Georgina tries to file a report with the cops but they are totally uncooperative, a function no doubt of them being on the take. Growing more and more desperate, she barges into the newsroom of a major newspaper and begs to speak to a journalist. When told that she needs a pass to get to first base with a reporter, she breaks down sobbing with the words “they stole my baby” pouring out of her mouth. A reporter named Pedro Campos is touched by her grief and takes her aside to get the story. The remainder of the film consists of him trying to get to the bottom of the baby-stealing ring. As I said, this is not a detective story. Instead, it is a portrait of two people playing different parts in a society that has been marked by savage inequality since the days of the conquistadores. He is a righteous man standing up to the rotten and corrupt elites who hope for Shining Path’s defeat. You might even say that Pizarro’s colonial conquest was made easier by the feudal-like system of the Incas that included human sacrifice.

This debut film was written and directed by Melina León, a Peruvian graduate of the Columbia University film school. She is the daughter of Ismael León, a journalist who helped to found La República in 1981, a newspaper that broke the baby-theft story. The training she received at Columbia helped her make a technical decision that put its stamp on the film’s texture. As this excerpt from a press notes interview would indicate, she was influenced by the minimalism of earlier filmmakers of art films rather than by Stephen Spielberg. Of course, the irony is that Hollywood has ground to a halt, while the art films and documentaries are flourishing under Virtual Cinema.

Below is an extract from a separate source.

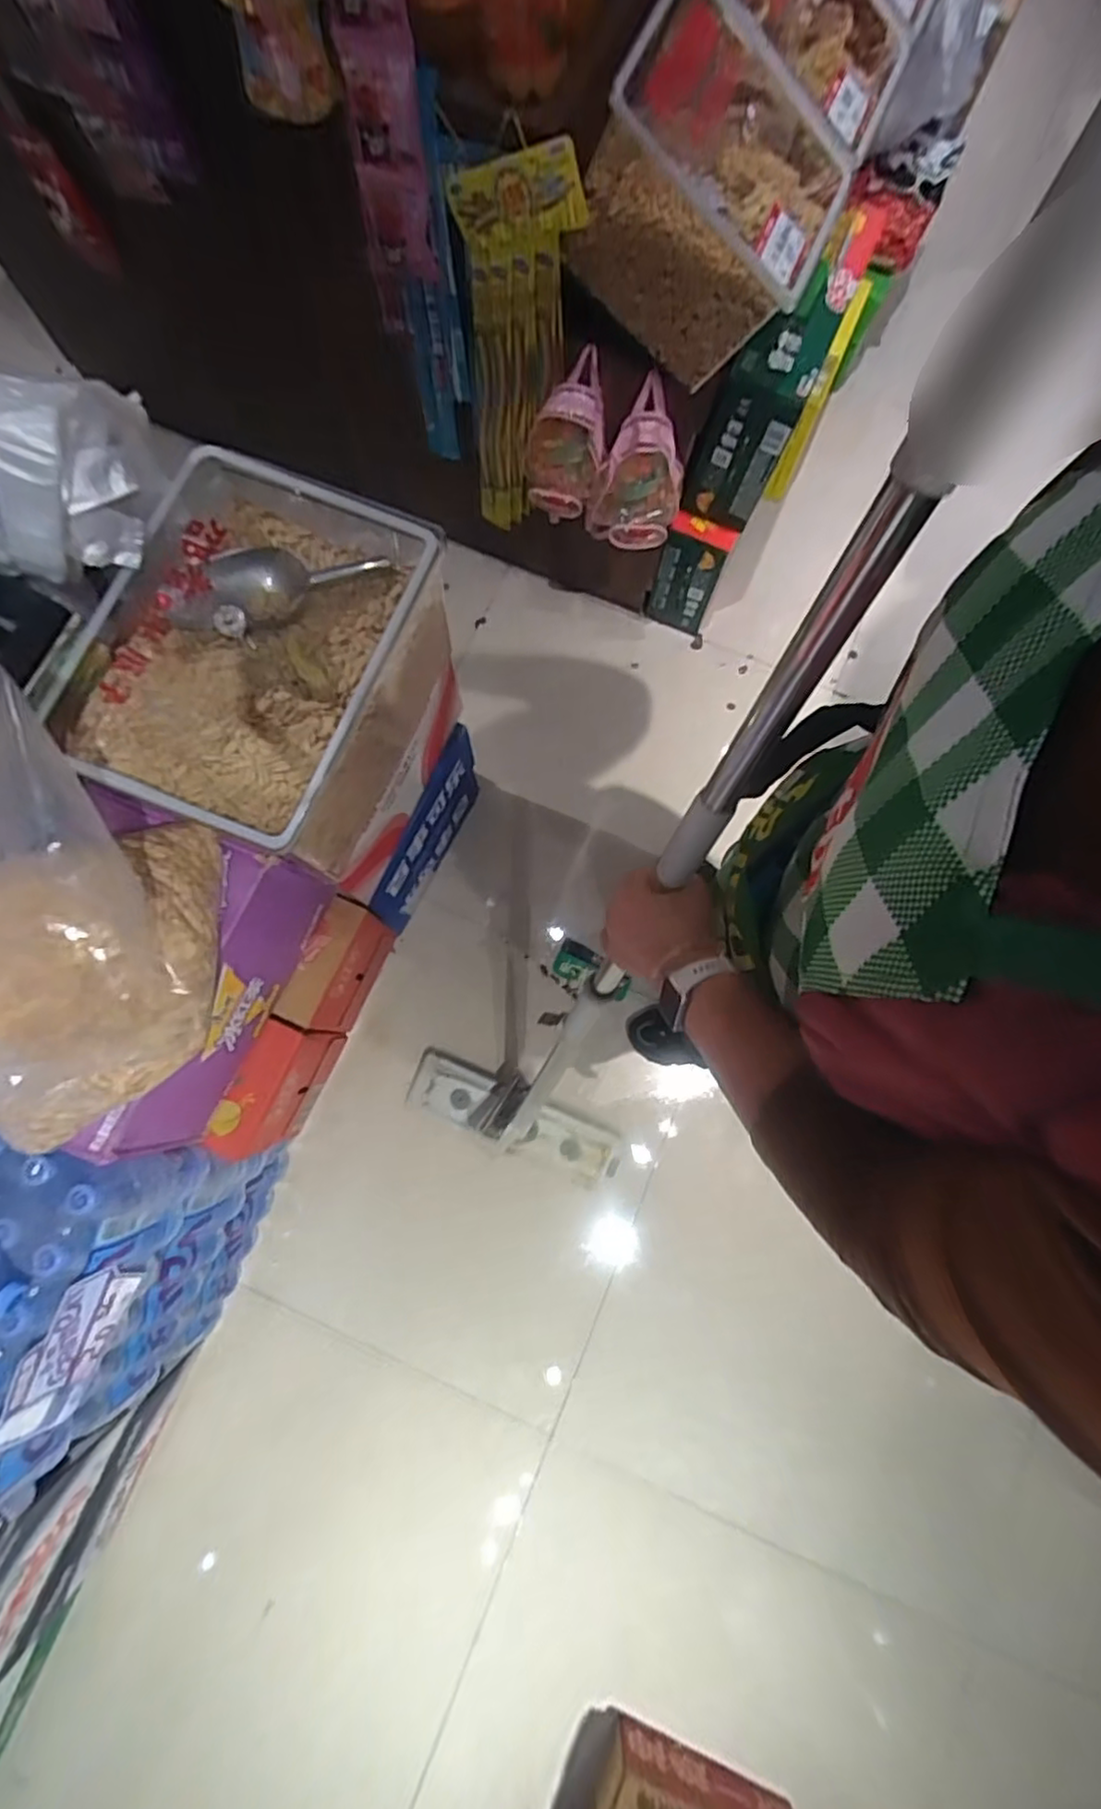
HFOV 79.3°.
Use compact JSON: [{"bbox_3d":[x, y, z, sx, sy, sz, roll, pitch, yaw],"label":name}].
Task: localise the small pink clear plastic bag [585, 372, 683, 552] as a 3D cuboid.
[{"bbox_3d":[0.142,-0.702,1.117,0.153,0.251,0.074,16,79,2],"label":"small pink clear plastic bag"}]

With the black & white and the 4:3 frame, the film develops a very formal austerity. What made you and Inti Briones (the DOP) choose this sober style? Did you have influences to guide you? We really wanted to see the world as our characters saw it, so we figured that we needed to trap them. A wide landscape didn’t seem appropriate for those days when we felt so constrained. Since our budget was so limited, we didn’t have much control over locations so we figured we’d better use the format to achieve this feeling of entrapment.

Also, we felt that we needed to use every possible resource to contribute to transport people to the 1980’s and of course 4:3 was the TV format in those days.

The choice of black & white comes from my memory of the photographs in the newspapers of the 1980’s. They were not printing in color yet.

Inti and I watched films by Béla Tarr and Andrey Zvyagintsev and found our inspiration and common ground. We also talked a lot about Yellow Earth by Chen Kaige – which was shot by Zhang Yimou – and about the films of Jia Zhangke.